» **About this exercise**:
Please update the material starting with the line with "[211, 153, 453, 308]" and going on through the line with "a small wooden building with a tin roof": put "[40, 120, 127, 222]" in place of "[40, 120, 127, 221]" and leave everything else the same. Return only those lines.

__________

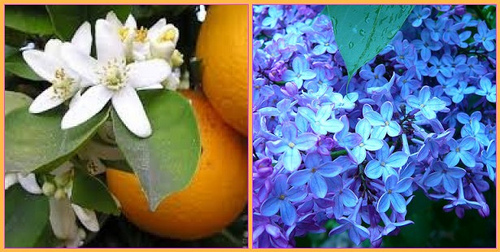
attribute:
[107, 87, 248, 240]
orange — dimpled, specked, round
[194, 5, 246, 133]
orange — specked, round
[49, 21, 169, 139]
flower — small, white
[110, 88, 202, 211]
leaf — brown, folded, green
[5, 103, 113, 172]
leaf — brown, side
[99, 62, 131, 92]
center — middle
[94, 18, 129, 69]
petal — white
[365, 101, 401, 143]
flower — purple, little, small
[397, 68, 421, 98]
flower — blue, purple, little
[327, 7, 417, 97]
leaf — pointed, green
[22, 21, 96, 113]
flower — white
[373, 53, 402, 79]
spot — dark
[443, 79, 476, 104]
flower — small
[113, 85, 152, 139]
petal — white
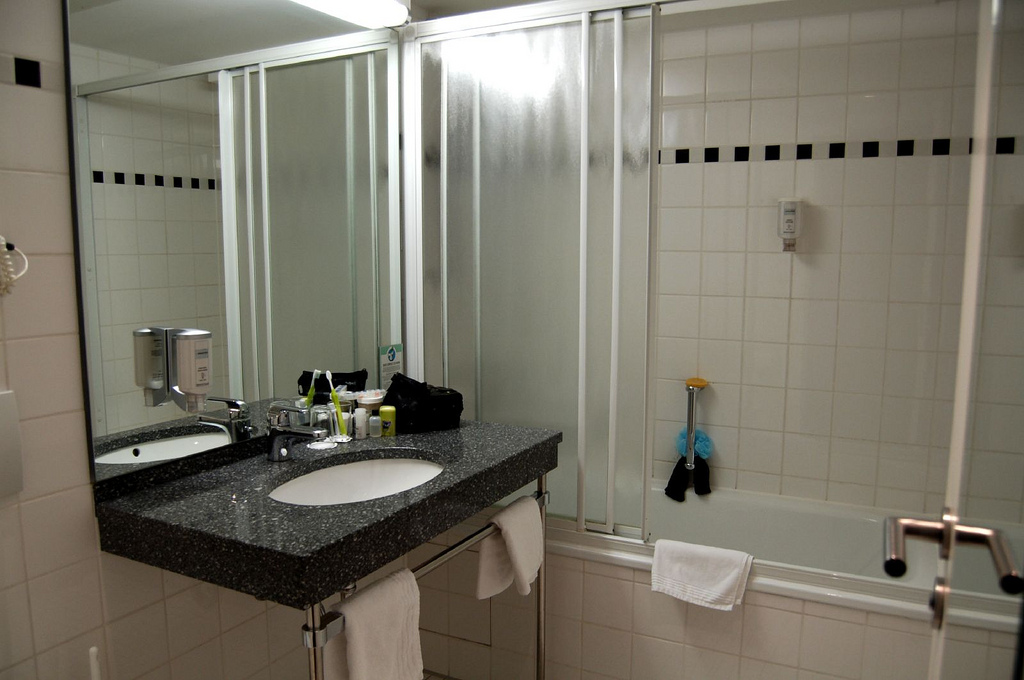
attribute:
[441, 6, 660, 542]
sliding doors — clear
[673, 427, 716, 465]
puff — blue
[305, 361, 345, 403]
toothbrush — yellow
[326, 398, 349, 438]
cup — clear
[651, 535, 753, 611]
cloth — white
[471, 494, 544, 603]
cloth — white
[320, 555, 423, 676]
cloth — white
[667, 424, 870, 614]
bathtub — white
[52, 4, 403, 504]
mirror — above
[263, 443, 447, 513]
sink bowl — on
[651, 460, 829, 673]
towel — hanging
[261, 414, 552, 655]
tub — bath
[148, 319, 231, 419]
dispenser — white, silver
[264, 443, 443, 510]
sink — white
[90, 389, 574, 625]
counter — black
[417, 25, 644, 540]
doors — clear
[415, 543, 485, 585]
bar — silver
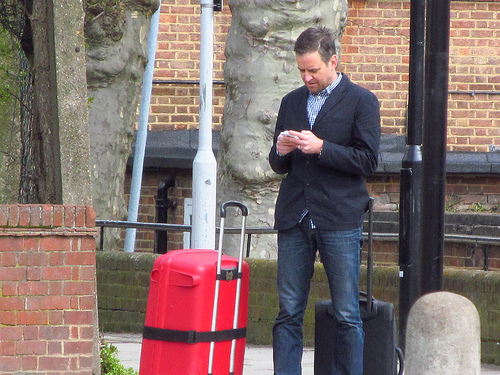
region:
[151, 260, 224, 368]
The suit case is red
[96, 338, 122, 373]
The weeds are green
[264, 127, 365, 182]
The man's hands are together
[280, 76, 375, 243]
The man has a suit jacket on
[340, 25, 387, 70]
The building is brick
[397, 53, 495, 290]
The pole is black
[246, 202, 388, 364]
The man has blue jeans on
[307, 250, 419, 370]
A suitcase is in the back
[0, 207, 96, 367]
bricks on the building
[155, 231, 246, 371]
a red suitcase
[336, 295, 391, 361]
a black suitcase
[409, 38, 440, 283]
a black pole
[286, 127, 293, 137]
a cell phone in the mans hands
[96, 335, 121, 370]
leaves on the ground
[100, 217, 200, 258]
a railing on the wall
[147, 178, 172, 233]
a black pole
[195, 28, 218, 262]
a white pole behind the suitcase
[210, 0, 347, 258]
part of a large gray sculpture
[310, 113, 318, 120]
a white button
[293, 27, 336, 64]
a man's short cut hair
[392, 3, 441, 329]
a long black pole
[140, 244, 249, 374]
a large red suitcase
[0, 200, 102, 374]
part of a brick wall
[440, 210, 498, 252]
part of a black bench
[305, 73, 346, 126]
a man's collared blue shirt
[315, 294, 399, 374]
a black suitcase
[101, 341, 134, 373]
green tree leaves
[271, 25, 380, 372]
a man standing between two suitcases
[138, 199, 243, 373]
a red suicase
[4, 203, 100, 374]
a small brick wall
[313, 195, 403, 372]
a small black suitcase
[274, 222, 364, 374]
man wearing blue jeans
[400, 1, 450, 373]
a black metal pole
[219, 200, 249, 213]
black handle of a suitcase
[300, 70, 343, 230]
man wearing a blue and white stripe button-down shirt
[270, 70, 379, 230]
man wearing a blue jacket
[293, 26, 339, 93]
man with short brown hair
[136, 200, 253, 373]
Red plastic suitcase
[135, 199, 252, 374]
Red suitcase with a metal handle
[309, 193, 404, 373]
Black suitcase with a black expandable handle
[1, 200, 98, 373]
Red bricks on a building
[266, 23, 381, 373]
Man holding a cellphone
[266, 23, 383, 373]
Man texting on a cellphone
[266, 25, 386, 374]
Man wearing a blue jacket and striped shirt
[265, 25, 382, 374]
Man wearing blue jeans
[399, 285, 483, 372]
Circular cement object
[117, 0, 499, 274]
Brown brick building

__________

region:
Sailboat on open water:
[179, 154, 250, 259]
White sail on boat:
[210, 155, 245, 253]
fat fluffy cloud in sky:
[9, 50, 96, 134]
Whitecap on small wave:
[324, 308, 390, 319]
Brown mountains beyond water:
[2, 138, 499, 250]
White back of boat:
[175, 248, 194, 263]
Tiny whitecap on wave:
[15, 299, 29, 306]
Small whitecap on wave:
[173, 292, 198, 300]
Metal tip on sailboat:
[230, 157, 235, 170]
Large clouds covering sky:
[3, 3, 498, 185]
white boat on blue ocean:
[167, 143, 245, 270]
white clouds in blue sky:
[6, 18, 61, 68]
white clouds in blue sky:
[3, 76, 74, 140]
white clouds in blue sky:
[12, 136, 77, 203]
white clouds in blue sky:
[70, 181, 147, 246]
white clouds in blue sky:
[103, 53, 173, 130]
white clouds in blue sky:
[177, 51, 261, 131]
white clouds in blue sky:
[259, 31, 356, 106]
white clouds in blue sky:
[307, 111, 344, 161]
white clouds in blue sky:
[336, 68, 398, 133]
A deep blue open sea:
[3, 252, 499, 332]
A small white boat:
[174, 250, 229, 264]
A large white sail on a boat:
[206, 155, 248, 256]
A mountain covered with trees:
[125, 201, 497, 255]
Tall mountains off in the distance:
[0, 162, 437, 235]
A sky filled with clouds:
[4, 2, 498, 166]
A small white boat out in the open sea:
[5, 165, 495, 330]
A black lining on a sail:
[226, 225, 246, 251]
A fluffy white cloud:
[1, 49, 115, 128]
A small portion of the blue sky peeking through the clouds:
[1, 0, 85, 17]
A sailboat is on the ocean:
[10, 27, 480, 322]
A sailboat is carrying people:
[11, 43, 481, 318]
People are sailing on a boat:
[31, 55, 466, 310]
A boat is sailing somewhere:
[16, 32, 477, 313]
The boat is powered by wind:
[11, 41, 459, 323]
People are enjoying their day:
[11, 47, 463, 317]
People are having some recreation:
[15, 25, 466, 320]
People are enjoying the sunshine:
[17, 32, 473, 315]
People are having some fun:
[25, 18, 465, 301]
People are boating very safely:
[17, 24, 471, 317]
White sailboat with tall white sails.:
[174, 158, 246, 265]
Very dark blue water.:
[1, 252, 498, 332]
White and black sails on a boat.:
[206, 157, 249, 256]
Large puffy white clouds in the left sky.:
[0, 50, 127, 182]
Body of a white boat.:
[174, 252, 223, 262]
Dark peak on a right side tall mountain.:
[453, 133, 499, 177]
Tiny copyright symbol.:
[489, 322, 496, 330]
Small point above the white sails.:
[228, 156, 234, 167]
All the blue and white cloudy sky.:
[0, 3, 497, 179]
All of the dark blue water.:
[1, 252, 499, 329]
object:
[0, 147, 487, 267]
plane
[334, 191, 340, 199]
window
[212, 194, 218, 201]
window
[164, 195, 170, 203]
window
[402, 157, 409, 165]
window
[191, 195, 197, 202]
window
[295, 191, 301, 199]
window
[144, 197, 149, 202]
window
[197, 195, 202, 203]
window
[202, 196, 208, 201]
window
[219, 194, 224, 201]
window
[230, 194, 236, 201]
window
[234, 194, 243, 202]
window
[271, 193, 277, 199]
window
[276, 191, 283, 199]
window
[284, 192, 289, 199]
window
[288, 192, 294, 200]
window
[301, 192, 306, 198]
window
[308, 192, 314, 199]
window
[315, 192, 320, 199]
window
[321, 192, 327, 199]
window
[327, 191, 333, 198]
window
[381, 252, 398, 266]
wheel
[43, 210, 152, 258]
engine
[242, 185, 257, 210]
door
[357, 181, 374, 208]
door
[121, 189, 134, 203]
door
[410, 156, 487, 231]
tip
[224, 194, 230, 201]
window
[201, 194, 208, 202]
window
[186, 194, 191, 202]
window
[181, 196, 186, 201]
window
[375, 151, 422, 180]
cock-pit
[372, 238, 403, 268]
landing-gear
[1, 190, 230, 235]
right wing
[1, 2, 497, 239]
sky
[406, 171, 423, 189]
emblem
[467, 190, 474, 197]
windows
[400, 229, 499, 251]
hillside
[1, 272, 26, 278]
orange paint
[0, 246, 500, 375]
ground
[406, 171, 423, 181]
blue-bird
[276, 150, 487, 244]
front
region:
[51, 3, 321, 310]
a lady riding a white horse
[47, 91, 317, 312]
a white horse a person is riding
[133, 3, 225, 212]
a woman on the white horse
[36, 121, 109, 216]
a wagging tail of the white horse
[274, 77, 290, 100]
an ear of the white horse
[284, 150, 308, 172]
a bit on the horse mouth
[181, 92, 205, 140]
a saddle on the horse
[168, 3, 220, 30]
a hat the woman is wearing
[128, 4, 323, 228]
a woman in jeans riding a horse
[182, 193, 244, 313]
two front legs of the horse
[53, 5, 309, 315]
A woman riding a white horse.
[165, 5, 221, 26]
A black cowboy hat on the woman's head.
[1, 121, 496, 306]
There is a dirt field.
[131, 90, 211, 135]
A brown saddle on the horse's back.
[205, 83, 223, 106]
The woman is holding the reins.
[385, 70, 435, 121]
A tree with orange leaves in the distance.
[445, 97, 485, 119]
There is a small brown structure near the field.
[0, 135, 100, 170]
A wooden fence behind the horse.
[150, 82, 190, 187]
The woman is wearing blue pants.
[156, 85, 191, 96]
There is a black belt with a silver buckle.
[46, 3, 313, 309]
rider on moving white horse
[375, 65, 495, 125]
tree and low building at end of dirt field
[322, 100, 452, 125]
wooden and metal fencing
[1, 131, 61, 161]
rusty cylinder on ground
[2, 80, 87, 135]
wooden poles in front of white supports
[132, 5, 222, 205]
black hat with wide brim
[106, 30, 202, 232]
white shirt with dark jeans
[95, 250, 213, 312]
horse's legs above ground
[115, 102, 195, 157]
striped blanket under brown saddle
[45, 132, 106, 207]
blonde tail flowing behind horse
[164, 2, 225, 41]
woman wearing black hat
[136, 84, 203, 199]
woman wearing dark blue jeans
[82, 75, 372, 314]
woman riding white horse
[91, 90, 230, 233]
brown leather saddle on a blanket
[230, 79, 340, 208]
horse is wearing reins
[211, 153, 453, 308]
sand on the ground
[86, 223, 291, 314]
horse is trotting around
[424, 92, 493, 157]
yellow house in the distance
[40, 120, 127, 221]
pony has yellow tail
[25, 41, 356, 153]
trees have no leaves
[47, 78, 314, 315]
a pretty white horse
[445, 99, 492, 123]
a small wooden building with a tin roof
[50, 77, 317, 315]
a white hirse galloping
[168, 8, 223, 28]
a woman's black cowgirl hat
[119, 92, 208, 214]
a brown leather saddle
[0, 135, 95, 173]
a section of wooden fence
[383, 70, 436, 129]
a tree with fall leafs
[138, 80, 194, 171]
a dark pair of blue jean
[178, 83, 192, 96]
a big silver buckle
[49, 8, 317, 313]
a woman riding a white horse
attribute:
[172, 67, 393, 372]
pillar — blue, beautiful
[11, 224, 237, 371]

__________

» **Final answer**:
[211, 153, 453, 308]
sand on the ground
[86, 223, 291, 314]
horse is trotting around
[424, 92, 493, 157]
yellow house in the distance
[40, 120, 127, 222]
pony has yellow tail
[25, 41, 356, 153]
trees have no leaves
[47, 78, 314, 315]
a pretty white horse
[445, 99, 492, 123]
a small wooden building with a tin roof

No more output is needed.